We suggest a simple approach for beginning understanding. What about this medium is so engaging? We are focusing on only two basic features - feedback and independence as an introduction for consideration. Yes, it can be colorful, it can be movie-like, it can show and tell a story differently than simply offering words, it can be accompanied by music, it can teach. All of that is true. However, the most basic learning features of touch-screen technology, we suggest, are immediacy of feedback and learner independence.

Feedback
As educators, immediate feedback has always been a concern. It takes a teacher to provide feedback. If the student is incorrect, the gap from the time the work is produced and the time the misunderstanding is corrected is time lost. Certainly, at the higher grade levels, once papers are collected and returned, sometimes days can go by. Learning time is lost. Touch-screen software that can teach and provide immediate feedback. It can give our youngsters additional opportunities to obtain, develop, synthesize, and apply new information confident that their understanding is correct. During this process learning is reinforced as the successes mount. Not intended to replace the experience of learning in a classroom with their peers, guided by a teacher, as they develop their initial or foundational understanding - this technology can provide opportunity in such activities as practice, homework and extended learning experiences. Immediate feedback in an engaging and reinforcing medium becomes the teacher’s partner in the learning journey for his or her students.

Independence
Don’t we all love our independence? How liberating it is to learn and compete against ourselves. Touch-screen technology allows us to be corrected without the judgment of another person. In other words, when working to solve a problem, if we are not correct, most software, games, apps, offer additional opportunities to learn what we have misunderstood...and it is offered immediately; thus shortening the lifespan of our misunderstanding. This independent learning opportunity shifts the concept from right (feels good) and wrong (feels bad) to a learning path in which there are stumbles and corrections on the way to success. This experience remains between the learner and the device. Reinforcement and moving forward becomes an empowering experience for the learner.
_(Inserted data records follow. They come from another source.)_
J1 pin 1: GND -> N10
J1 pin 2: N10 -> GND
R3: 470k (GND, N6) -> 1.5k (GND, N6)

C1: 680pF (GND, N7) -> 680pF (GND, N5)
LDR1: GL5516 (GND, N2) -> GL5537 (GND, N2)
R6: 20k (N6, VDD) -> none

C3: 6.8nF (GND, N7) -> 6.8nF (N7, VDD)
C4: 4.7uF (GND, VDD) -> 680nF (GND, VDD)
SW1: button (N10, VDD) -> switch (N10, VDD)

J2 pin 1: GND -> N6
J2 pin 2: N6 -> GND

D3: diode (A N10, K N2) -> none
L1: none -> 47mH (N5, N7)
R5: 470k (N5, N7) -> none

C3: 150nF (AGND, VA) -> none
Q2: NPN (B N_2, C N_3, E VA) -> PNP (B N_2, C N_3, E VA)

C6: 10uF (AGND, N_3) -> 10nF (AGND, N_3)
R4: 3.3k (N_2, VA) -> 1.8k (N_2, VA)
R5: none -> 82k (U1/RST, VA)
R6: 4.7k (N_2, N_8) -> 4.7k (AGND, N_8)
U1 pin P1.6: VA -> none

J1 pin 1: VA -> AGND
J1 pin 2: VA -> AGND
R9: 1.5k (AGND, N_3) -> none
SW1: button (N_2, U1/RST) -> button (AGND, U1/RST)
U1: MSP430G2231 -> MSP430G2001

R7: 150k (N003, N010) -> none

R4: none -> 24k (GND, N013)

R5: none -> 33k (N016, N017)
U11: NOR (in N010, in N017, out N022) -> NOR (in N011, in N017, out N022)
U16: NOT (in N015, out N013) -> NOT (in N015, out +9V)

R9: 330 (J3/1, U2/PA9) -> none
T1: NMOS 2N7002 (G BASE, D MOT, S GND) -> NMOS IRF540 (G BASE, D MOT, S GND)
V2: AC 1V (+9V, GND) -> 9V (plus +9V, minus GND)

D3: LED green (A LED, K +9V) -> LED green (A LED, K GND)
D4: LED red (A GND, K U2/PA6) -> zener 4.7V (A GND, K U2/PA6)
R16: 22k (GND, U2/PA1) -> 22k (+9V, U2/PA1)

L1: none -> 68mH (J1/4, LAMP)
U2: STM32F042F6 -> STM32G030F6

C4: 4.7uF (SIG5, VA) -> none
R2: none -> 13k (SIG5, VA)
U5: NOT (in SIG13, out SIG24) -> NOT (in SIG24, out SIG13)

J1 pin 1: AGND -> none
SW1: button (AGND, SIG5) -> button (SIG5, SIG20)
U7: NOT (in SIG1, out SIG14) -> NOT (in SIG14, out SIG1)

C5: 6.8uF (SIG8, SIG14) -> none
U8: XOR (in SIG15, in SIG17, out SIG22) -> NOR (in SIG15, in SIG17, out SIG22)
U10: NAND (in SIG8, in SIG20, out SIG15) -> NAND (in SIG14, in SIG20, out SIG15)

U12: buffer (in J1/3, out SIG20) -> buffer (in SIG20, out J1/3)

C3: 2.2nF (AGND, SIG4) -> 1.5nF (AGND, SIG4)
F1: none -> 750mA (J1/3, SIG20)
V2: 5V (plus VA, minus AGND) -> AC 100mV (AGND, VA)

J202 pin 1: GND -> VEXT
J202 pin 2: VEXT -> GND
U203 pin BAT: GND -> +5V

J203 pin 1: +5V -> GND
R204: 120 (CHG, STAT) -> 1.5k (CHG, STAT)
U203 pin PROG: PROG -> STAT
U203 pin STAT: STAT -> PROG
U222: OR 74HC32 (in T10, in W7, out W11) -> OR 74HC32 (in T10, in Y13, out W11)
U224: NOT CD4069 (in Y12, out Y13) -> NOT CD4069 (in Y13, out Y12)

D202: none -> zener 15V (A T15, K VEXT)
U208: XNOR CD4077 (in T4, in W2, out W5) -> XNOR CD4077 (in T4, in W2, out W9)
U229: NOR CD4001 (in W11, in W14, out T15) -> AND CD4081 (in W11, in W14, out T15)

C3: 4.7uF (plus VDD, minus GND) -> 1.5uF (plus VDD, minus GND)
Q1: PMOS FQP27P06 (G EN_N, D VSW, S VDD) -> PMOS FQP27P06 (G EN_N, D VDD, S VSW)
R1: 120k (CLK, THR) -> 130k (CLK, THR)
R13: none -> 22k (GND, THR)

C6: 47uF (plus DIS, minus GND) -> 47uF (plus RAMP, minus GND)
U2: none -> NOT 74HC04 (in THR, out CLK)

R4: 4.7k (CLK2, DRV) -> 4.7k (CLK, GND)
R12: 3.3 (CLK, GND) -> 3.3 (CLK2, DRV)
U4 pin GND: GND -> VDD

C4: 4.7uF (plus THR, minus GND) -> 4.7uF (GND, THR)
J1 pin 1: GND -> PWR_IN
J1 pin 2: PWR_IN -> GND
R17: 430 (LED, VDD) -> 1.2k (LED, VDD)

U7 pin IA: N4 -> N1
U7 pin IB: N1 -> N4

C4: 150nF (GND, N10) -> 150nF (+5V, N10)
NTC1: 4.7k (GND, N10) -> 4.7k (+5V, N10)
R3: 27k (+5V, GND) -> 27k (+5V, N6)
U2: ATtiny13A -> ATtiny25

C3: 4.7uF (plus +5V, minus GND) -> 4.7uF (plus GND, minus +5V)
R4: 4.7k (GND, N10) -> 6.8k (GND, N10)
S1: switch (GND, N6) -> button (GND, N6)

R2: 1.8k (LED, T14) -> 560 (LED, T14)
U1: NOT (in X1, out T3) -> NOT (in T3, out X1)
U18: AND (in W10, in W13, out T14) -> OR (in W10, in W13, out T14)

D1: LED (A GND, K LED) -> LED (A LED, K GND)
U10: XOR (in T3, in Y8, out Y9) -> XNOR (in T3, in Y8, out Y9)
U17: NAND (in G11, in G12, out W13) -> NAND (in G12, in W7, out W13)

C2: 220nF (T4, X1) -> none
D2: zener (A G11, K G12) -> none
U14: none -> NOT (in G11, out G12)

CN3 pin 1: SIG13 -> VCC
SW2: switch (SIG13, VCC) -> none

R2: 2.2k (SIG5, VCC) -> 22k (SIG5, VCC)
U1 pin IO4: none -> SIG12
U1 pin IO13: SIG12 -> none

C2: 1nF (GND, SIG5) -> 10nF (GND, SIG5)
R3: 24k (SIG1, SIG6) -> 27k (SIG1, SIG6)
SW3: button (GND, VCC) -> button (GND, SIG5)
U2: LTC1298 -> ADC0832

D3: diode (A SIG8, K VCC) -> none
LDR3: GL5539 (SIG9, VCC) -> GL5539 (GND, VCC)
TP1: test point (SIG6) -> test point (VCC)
This technology is not going away. The access to technology is becoming greater every year. Two years ago, a total of half (52%) of all children ages 8 and under lived in a home where they had access to any type of new mobile media device such as a smartphone or tablet; today, three-quarters (75%) do (p. 20).

The engaging nature of the medium is unquestionable. The use of this technology has reached our youngest learners. These are the tools of our century. As leaders, teachers and consumers of these technologies, we cannot ignore their presence. We have an obligation to understand them and maximize their use to benefit our learners. Digital learning and learning in gaming are not familiar territory for many of us. But there are those among us who are less fearful and have stepped into the arena. Things are changing too quickly for us to remain comfortable as “digital immigrants.” In order to remain leaders in the education of our students, whose brains may very well be changing as we speak, we best be following the toddlers into the future.